*Your task:*
Retrieve every line of the data holding the word "JivoChat".
== Data supplied
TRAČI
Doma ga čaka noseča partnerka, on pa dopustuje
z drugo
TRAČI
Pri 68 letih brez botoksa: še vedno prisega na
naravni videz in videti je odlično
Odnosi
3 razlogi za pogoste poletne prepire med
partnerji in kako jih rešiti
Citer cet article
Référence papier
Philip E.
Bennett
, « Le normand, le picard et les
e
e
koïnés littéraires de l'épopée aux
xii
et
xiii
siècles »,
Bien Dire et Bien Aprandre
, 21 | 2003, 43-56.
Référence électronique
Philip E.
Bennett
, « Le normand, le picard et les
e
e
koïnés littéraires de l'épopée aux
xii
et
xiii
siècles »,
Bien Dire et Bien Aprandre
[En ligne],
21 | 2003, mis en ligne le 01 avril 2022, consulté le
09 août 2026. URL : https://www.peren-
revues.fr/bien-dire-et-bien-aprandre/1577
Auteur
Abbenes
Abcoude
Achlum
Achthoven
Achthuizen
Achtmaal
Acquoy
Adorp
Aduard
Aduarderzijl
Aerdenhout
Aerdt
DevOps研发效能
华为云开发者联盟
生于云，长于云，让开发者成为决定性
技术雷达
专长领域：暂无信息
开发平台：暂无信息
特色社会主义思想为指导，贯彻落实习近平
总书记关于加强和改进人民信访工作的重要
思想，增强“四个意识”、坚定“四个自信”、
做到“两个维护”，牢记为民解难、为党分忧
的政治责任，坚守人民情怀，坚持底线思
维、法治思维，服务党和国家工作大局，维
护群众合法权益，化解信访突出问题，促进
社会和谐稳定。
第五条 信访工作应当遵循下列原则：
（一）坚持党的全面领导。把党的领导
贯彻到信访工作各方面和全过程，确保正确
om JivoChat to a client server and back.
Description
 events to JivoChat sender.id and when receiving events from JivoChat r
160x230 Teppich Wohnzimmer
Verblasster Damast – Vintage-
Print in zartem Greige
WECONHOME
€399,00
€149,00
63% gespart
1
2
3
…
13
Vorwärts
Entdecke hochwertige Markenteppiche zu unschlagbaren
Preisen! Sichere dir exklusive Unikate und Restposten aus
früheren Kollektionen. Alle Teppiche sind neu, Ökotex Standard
====
*Problem solution:*
om JivoChat to a client server and back.
 events to JivoChat sender.id and when receiving events from JivoChat r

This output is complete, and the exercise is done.